Ni doblar mi playera de juego, o arrumbar mi mochila;

tampoco enterrar mis recuerdos a tablones,

sin escribir mis sentimientos, el tren también se descarrila.

 

En el “juvenil” está lleno de historia, el futbol por filosofía no solo fue diversión,

practicado para armonizar cuerpo y mente.

La “hermandad” sigue siendo una defensa con devoción,

el esfuerzo en cada encuentro deportivo siempre estuvo presente.

 

Quien ideó el escudo pensó en lo imborrable,

representó lo humano y lo divino.

acomodó el color verde y el amarillo místico adorable,

todo lo encapsuló dentro de un corazón genuino.

 

Como si estuviera escuchando los gritos del aficionado, las porras, los regaños,

Los goles, las estrategias, los enfrentamientos,

se convierten en ecos de una emoción que duró años,

Hoy, solo son recuerdos de buenos sentimientos.

 

Con gran afecto menciono a mis compañeros de equipo,

con ellos fui feliz patear un balón.

Respeté a los equipos contrarios en cualquier campo,

pero, a la hora de la hora siempre con la visión de ser campeón.

 

¡Ya son cinco décadas, y te sigo amando con pasión!

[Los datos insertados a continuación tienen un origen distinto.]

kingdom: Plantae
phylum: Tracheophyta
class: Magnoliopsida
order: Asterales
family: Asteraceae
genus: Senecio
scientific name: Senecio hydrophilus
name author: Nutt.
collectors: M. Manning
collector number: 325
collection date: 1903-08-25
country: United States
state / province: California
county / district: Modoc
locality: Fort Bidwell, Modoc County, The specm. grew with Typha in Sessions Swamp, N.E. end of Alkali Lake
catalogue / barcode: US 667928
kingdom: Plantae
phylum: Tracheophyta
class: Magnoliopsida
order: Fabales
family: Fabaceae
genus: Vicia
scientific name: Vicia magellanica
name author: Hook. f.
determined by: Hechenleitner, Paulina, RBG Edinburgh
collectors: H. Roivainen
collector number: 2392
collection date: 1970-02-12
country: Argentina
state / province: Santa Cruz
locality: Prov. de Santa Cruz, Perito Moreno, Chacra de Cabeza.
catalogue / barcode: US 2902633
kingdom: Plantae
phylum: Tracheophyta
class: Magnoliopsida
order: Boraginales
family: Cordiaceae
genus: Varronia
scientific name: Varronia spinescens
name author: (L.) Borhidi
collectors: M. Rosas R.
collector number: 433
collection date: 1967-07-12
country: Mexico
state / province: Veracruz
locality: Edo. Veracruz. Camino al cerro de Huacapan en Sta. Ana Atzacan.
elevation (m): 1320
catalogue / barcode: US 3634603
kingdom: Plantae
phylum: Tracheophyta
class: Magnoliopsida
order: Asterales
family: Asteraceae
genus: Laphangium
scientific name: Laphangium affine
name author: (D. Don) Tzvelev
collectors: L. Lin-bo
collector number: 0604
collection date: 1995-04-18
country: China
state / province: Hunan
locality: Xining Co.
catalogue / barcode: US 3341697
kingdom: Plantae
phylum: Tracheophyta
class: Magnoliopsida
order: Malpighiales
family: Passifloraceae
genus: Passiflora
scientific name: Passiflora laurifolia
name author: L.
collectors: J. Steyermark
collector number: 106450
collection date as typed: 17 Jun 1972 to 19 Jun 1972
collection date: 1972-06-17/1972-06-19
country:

El gusto por tus colores se ha utilizado dentro de un campo de juego,

también para despedir al que se ha adelantado elevando nuestra oración,

te recordaré mientras en esta vida navego.

 

          Hablar del juvenil es dialogar en voz alta, escribe el poeta,

Grande es tu leyenda al horizonte señala,

Siempre sol, jamás silueta,

Lo deshonesto aquí reprueba.

 

el encuentro es nuestro, levanta el puño todo el equipo,

a divertirse grita el público,

yo me encargo de los goles, arremete el centro delantero.

Nuestro sentir; “si aquí seguimos, pues a darle, el deporte nos une”.

“por siempre “Juvenil” mientras el cuerpo y la mente nos favorezca”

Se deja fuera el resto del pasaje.